Es war eine Odyssee, die BLICK-Leserin B. K.* in den letzten beiden Dezemberwochen durchlebte. Dabei war die 35-Jährige Schweizerin lediglich auf der Suche nach einem Medikament, dem morphiumhaltigen Schmerzmittel Oxynorm als Lösung zum Einnehmen. Bei ihrem Hausarzt war es ausgegangen, ebenso bei den Apotheken rund um ihren Wohnort im Zürcher Oberland nicht erhältlich. K.s Vorrat des Schmerzmittels, das sie seit 15 Jahren täglich einnehmen muss, drohte auszugehen.
«Ich habe in dieser Zeit noch nie erlebt, dass mein Medikament nicht erhältlich war», sagt K. Sie habe ein paar Apotheken in Zürich angerufen – auch hier Fehlanzeige. Die Lager waren leer. Durch Zufall wurde K. bei einer Apotheke in Olten SO noch rechtzeitig fündig. Das war in der ersten Januarwoche.
Kein Einzelfall. Im Berner Oberland führt der Spitalapotheker Enea Martinelli (53) seit Jahren akribisch Buch über Lieferengpässe bei Medikamenten in der Schweiz und publiziert diese auf einer eigenen Internetseite. Standen auf seiner Liste Anfang 2018 noch rund 200 Medikamente, die vorübergehend in der Schweiz nicht lieferbar waren, sind es Ende Jahr bereits über 500 – mehr als doppelt so viele wie zu Jahresbeginn: «Das ist ein ernsthaftes Problem», sagt Martinelli, der für die Spitalgruppe Frutigen, Meiringen, Interlaken arbeitet. «Die Situation hat sich 2018 dramatisch verschärft.» So viele nicht lieferbare Medikamente gab es in der Schweiz noch nie!
Lage wird sich nicht entschärfen
Auch der Bund führt Buch über Medikamenten-Engpässe. Die Liste des Bundesamts für wirtschaftliche Landesversorgung (BWL) ist zwar einiges kürzer, weil dort nur Medikamente draufstehen, die lebenswichtig sind. Und folglich ein grosses Problem darstellen, sollten sie knapp werden. Dazu gehören Antibiotika, Chemotherapien, Impfstoffe und starke Schmerzmittel.
Auch beim BWL war 2018 ein Rekordjahr. «Die Meldestelle des BWL war 2018 grob geschätzt mit rund 25 Prozent mehr Meldungen konfrontiert als im Vorjahr», sagt Ueli Haudenschild (60) vom BWL. «Seit Einführung der Meldepflicht ist das sicher ein Rekord.» Haudenschild erwartet, dass sich die Lage auch in diesem Jahr nicht entschärfen wird.
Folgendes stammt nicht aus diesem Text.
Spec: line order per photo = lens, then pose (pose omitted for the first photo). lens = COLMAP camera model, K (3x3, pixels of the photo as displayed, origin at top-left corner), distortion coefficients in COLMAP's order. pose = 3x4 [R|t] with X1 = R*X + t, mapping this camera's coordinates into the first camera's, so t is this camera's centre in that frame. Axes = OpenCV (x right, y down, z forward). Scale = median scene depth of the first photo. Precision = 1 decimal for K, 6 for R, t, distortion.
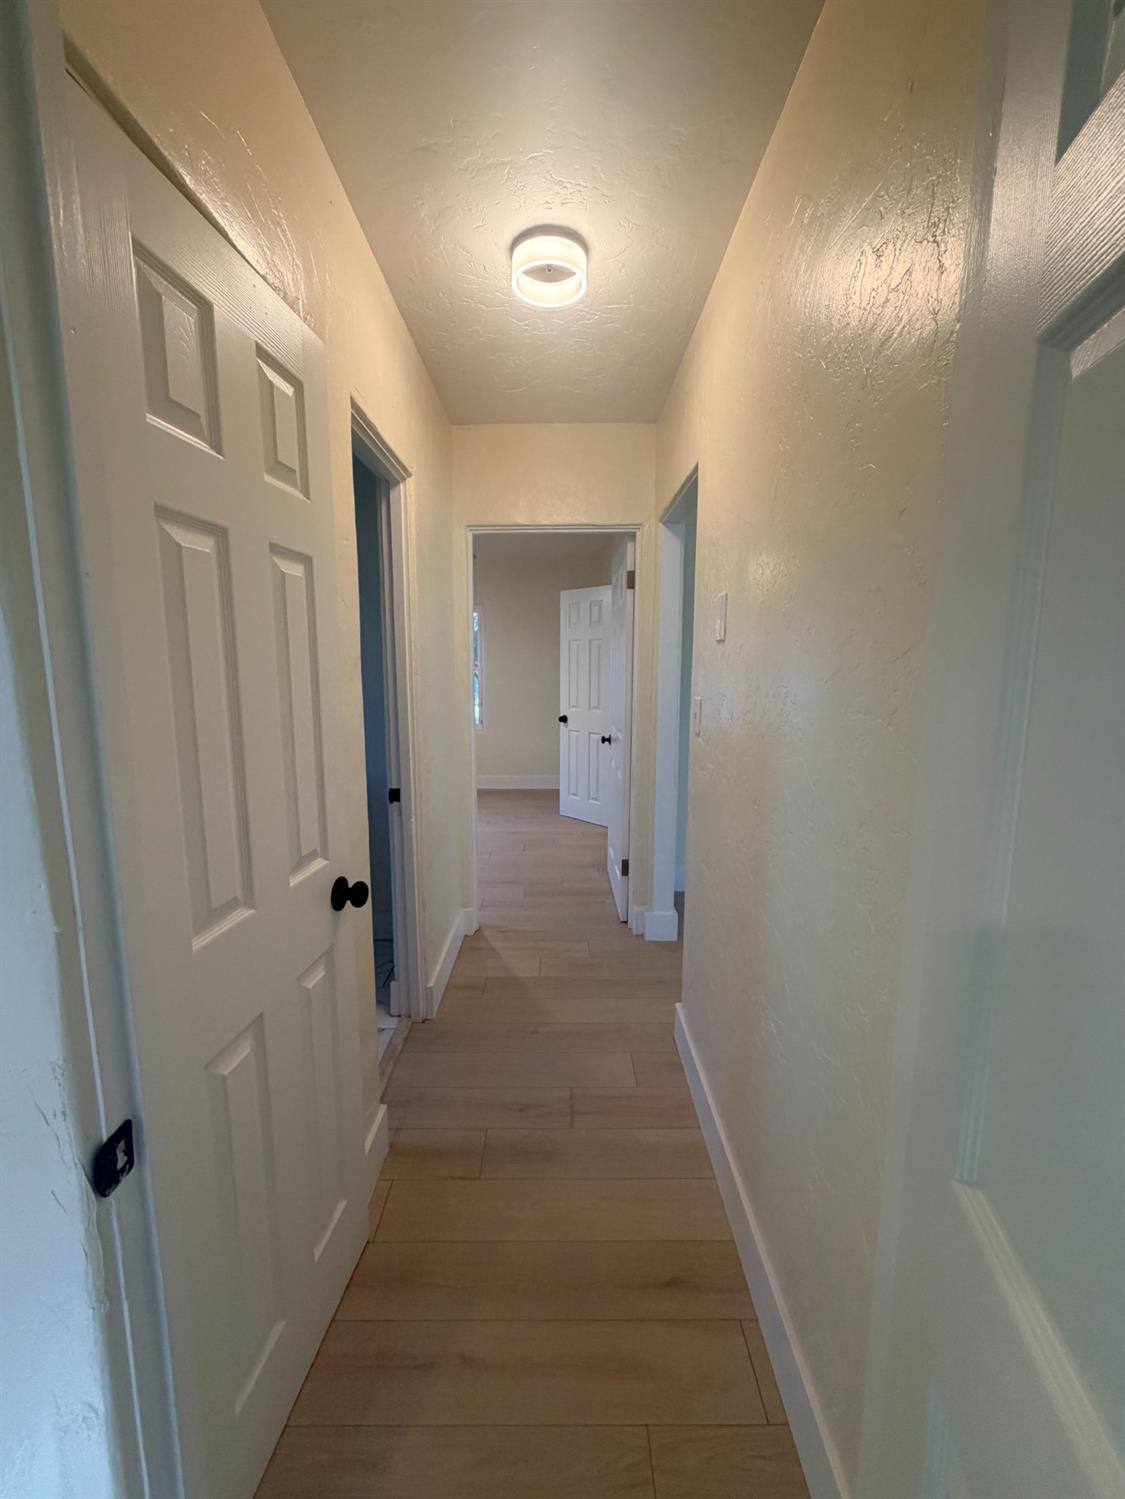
lens RADIAL K [[598.4, 0, 560.8], [0, 598.4, 750.6], [0, 0, 1]] dist [0.001496, -0.000036]
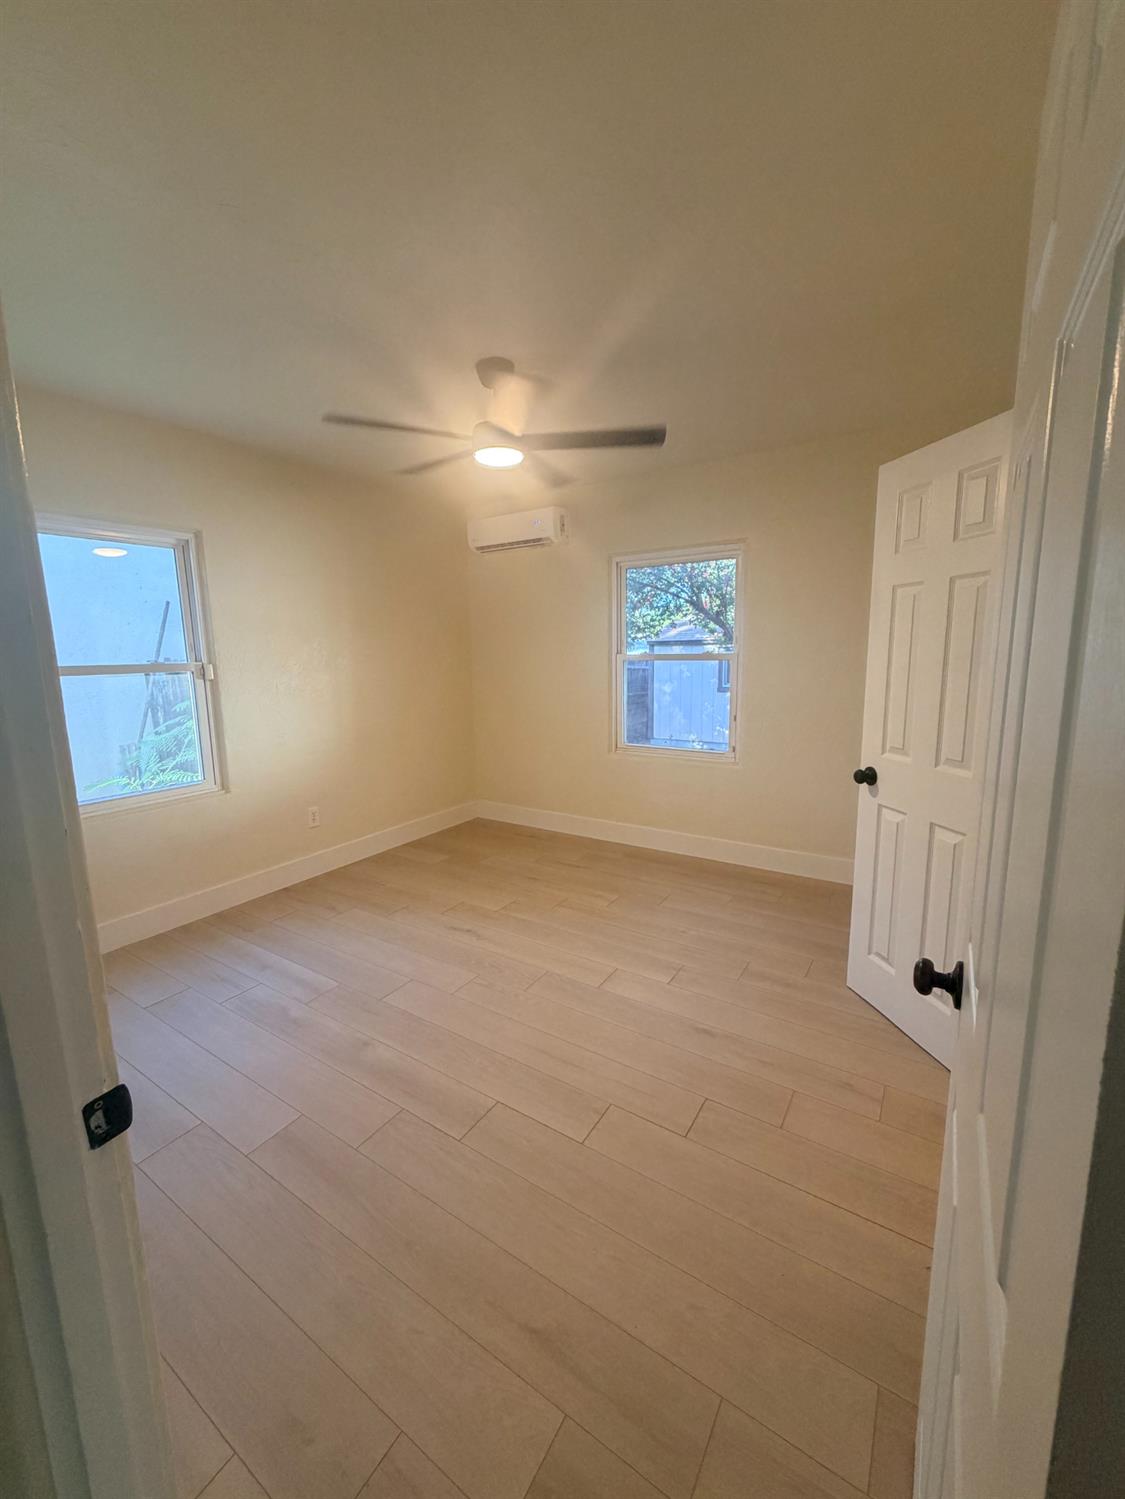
lens RADIAL K [[598.4, 0, 561.3], [0, 598.4, 746.6], [0, 0, 1]] dist [0.001496, -0.000036]
pose [[0.835281, 0.069610, -0.545399, 0.054352], [-0.060681, 0.997565, 0.034388, -0.076634], [0.546465, 0.004372, 0.837471, 0.539141]]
Das Problem: Die Medikamenten-Herstellung ist längst globalisiert. «Viele Wirkstoffe werden nur noch in einigen wenigen Werken in Indien oder China produziert. Das ist ein Klumpenrisiko für die gesamte Branche», erklärt Spitalapotheker Martinelli. Ein Zwischenfall in einem dieser fernen Produktionswerke ist in der Folge bis in die Schweiz spürbar: «Eine Pharmafabrik baut sich nicht von heute auf morgen. Wenn – wie letztes Jahr geschehen – ein Werk in China explodiert, dann dauert es Jahre, bis diese Kapazitäten wieder aufgebaut sind», so Martinelli.
Chronisch Kranke vor allem betroffen
Interpharma, der Dachverband der Pharmabranche, spielt das Problem herunter: «Viele Lieferengpässe sind zwar ärgerlich, aber unproblematisch», schreibt der Verband auf Anfrage.
Eine Patientengruppe ist von den Engpässen besonders betroffen: «Vor allem für chronisch Kranke sind die Lieferengpässe ein grosses Problem. Einen Patienten auf ein neues Medikament oder eine andere Dosierung einzustellen, ist sehr aufwendig.»
Aktuell umfasst die Liste mit Lieferengpässen 532 nicht lieferbare Medikamente. Darunter: Depakine, das bei epileptischen Anfällen hilft – oder Sinemet für Parkinson-Patienten. Und: Syntocinon, das bei der Einleitung der Geburtswehen hilft. Ersatz dafür gibt es, nur kostet dieser 50-mal mehr als das Medikament, das derzeit nicht lieferbar ist.
Noch ist die Situation bei den Medikamenten-Engpässen in der Schweiz nicht bedrohlich. Sie ist aber mit viel Zusatzaufwand und Kosten für Patienten, Ärzte und Apotheker verbunden.